==== Source extract

Publisher: Dog Ear Publisher

An Oregon lawyer learns that he has a 5-year-old daughter but soon finds himself a murder suspect when the girl’s mother turns up dead in Smith’s debut thriller.

Guy Phillips and his wife, Sarah, have been hoping for a pregnancy in vain. They’re both in for a shock when Guy’s old flame Andrea Young shows up at their door in Portland with little Cesca in tow, saying the child is his. Guy’s determined to be a part of Cesca’s life, even if Andrea and boyfriend Darren Adams are raising the girl in Dallas. Mere months after the big surprise, however, cops find Andrea’s body floating in a lake, dead from gunshots. Detective Chuck Davis faces a formidable case. Andrea had her fair share of lovers over the years, and Cesca could give either Guy or Darren a motive. Moreover, retired cop Frank Young suspects his daughter-in-law might have had something to do with his missing son, Pete, who disappeared without a trace six years ago. No one possesses a very strong alibi, but Guy’s possible reignited affair with Andrea bumps him to the top spot on Chuck’s suspect list. A second homicide makes Guy look even more questionable, forcing him to prove his innocence by pointing authorities to the real killer. The story’s opening is a doozy: readers discover what happened to Pete. Smith follows this up by smartly revealing Andrea’s death early in the novel and then flashing back to her Portland visit. Chuck’s investigation—interrogating Guy, Darren, and Andrea’s mom, Lori, while detecting the occasional lie—is certainly engrossing. Guy, too, boasts a gleefully complex and somewhat shady background. But the Cesca subplot with its dramatically rich core nearly upstages the murder mystery. Both the girl’s biological father and the man who raised her, for example, have sound reasoning for why they should have custody. They also make superb potential killers, and Smith spins the final act into a plot dense with feasible murderers and homicide scenarios. It’s twisty but logical and, best of all, not easy to predict.

A novel that methodically works its way to the end, ensuring a well-whetted appetite for mystery.

========
==== Data provided

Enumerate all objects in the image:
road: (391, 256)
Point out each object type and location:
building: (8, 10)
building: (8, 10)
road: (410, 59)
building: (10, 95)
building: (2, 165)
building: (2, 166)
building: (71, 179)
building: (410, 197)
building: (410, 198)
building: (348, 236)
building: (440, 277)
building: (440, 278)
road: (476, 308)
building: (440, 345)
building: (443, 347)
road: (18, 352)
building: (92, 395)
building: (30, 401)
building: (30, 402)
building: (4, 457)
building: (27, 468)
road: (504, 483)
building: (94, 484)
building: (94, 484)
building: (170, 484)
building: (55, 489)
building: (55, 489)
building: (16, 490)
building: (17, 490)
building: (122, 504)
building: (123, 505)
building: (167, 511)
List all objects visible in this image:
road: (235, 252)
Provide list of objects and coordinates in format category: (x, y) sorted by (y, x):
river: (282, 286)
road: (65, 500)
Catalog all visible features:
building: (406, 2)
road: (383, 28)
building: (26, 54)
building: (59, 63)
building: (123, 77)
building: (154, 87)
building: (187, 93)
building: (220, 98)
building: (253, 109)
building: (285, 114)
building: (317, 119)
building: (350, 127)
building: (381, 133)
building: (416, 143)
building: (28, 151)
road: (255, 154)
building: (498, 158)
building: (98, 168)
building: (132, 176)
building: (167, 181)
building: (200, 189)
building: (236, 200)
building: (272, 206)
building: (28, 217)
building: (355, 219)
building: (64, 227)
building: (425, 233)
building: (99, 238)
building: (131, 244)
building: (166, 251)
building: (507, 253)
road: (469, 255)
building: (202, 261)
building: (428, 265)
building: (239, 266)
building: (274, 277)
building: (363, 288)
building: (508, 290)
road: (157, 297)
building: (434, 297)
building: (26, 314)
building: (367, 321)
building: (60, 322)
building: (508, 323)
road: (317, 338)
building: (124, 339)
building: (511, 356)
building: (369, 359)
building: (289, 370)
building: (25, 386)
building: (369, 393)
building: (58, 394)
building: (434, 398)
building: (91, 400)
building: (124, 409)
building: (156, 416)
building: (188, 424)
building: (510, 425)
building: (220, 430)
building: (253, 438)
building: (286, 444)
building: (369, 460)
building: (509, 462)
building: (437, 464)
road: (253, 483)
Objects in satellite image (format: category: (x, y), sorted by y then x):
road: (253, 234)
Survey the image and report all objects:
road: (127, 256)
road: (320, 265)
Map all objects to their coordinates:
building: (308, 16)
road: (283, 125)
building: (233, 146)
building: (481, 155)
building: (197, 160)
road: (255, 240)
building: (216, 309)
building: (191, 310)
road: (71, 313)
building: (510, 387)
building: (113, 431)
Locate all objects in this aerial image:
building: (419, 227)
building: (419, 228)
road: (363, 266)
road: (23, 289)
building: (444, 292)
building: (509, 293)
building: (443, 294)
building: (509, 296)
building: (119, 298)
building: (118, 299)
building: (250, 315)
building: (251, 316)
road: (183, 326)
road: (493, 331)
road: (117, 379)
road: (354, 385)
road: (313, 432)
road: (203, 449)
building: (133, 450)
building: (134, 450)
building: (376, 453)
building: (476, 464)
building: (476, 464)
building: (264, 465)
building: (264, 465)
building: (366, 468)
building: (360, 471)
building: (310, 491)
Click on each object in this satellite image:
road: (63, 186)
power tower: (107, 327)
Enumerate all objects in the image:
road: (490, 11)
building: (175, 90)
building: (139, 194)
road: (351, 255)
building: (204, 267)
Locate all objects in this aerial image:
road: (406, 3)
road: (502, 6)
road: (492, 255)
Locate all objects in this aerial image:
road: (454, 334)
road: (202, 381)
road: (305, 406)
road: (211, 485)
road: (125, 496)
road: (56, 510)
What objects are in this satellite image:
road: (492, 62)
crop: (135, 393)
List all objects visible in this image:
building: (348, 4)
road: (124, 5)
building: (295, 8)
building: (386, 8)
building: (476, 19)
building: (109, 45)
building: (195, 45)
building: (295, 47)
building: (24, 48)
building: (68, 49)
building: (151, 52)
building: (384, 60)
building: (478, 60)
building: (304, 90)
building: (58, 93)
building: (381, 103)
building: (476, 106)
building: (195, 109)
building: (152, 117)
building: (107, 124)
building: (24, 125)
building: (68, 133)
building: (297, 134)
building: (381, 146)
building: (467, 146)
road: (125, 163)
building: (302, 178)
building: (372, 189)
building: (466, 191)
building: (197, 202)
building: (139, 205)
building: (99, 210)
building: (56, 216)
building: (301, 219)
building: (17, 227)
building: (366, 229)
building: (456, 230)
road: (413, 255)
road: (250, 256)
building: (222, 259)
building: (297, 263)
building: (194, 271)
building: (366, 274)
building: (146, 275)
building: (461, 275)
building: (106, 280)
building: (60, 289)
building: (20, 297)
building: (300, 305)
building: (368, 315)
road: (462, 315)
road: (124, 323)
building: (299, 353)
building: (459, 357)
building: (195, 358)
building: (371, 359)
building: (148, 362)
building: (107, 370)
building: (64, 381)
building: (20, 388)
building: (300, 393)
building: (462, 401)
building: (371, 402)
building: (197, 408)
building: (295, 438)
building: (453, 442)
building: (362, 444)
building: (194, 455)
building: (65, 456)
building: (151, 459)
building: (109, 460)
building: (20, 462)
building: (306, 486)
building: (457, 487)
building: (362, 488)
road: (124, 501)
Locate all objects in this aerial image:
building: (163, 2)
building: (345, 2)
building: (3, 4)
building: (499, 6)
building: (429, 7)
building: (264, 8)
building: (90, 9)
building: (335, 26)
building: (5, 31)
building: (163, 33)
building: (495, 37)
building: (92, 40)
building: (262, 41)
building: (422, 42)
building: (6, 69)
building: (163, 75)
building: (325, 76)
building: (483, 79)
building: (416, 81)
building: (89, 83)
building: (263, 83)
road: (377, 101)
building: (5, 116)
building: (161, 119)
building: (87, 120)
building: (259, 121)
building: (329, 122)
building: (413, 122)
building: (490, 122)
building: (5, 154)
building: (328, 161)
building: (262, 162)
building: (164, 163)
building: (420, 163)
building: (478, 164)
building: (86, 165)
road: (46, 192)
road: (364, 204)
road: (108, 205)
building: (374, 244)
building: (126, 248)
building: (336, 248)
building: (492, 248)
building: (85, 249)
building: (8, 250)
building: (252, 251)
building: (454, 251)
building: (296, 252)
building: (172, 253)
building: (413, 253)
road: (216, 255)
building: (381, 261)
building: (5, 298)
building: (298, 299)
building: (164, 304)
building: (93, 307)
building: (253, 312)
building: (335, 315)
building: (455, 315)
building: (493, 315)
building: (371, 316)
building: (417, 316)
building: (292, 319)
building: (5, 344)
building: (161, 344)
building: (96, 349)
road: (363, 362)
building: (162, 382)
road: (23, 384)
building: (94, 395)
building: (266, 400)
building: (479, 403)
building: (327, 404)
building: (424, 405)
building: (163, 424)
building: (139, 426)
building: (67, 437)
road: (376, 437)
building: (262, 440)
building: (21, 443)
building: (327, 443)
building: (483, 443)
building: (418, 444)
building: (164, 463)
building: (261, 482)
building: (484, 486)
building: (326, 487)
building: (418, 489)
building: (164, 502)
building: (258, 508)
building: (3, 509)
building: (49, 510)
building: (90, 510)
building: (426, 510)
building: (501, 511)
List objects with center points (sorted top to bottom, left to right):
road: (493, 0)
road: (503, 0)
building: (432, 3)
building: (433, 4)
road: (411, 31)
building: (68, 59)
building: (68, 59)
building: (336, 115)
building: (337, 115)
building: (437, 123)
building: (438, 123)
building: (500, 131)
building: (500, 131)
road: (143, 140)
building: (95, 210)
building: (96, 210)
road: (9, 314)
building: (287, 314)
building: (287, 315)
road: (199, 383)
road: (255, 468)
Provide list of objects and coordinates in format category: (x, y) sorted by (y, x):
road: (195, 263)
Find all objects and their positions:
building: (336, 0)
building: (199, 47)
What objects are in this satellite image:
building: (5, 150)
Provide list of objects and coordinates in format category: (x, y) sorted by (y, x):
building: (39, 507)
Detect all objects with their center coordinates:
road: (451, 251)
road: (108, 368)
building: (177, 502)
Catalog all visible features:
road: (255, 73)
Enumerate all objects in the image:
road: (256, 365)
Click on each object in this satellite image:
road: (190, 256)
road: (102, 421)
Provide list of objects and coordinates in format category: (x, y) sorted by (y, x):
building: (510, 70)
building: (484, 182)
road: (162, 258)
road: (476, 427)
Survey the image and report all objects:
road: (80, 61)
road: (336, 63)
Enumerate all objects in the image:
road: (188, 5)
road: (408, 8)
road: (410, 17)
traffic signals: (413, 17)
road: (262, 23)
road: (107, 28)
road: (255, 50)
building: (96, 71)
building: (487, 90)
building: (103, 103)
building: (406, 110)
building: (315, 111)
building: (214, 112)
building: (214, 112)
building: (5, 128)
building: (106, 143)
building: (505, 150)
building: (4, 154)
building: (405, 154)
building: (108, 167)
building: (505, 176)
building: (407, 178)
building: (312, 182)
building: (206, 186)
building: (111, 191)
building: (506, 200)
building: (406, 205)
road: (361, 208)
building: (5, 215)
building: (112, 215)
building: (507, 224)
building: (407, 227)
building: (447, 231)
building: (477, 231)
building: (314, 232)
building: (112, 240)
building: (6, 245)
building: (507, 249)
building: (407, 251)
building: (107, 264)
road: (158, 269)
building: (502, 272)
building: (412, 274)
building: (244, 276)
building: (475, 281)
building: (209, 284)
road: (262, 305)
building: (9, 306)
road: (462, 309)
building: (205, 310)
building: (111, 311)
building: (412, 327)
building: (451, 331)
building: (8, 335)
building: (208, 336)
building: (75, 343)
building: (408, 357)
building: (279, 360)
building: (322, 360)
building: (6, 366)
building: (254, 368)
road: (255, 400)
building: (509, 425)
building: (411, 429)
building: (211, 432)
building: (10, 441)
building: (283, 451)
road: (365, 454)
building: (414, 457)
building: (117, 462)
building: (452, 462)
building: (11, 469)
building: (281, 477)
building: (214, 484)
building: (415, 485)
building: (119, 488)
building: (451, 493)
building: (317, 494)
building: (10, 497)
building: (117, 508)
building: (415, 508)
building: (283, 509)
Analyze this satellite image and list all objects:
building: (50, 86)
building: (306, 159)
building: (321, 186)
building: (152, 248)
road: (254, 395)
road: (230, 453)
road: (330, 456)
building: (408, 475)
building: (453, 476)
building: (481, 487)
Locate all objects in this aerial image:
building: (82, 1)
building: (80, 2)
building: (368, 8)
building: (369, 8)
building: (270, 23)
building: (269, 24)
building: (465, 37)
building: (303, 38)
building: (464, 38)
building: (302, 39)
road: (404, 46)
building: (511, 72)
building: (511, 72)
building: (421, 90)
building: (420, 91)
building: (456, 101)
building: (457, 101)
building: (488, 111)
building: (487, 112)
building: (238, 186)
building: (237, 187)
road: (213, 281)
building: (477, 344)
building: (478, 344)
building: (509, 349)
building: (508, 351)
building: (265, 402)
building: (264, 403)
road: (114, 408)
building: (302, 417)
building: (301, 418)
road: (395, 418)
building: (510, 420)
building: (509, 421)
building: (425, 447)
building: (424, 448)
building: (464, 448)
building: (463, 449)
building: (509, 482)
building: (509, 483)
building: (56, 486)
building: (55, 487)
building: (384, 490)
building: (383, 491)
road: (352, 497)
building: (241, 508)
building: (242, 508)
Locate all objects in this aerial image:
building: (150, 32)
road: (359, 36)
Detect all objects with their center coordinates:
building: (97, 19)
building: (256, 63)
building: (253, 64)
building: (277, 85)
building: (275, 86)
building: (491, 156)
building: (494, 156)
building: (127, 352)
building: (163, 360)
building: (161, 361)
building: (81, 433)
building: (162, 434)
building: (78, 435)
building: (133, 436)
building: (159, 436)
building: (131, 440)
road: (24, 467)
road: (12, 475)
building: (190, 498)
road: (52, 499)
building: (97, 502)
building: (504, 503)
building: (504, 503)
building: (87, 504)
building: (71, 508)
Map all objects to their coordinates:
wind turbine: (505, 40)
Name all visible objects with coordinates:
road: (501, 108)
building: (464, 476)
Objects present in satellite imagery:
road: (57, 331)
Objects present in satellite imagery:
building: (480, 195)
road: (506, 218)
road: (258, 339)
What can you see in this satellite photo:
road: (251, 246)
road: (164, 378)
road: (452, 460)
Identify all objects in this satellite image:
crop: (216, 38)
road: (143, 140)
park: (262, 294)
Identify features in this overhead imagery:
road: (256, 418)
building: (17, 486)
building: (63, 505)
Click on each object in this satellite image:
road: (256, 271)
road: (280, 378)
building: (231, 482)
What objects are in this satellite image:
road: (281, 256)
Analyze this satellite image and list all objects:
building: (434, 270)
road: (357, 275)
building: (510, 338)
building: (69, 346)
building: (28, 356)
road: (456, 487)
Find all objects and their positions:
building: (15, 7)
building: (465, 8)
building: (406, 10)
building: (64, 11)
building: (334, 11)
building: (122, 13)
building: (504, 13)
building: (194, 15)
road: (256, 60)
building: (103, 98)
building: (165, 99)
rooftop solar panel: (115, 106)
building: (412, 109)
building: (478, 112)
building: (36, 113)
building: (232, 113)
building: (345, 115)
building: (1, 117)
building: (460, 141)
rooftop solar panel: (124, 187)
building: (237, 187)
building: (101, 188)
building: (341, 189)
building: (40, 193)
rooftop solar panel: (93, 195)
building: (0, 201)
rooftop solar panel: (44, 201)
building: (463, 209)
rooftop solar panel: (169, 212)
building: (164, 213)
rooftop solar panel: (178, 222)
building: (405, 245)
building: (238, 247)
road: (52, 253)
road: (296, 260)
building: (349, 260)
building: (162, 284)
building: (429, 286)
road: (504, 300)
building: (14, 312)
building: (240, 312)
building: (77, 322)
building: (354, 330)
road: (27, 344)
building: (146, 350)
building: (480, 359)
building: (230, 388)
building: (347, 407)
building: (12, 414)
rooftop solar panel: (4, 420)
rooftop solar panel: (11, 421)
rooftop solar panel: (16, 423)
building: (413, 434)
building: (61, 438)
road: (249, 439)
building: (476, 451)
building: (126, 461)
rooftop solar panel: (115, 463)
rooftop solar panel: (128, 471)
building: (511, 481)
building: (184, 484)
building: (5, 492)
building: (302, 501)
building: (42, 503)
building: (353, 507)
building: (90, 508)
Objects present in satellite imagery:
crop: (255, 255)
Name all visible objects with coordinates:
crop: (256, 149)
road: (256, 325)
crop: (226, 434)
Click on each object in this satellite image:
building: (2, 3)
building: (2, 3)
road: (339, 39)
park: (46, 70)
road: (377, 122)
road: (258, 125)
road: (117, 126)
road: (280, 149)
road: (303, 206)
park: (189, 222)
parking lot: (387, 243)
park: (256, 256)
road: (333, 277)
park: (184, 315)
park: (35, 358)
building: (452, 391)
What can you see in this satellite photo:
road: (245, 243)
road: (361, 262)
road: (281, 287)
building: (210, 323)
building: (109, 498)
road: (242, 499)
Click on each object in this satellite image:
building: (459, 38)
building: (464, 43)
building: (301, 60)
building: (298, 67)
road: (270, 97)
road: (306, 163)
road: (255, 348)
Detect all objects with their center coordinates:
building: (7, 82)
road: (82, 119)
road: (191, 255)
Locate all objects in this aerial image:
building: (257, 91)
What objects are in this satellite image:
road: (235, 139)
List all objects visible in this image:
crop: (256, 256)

========

What you will do: From the book review, copy the stretch from "An Oregon lawyer" through "Smith’s debut thriller." word for word.

Result of the exercise:
An Oregon lawyer learns that he has a 5-year-old daughter but soon finds himself a murder suspect when the girl’s mother turns up dead in Smith’s debut thriller.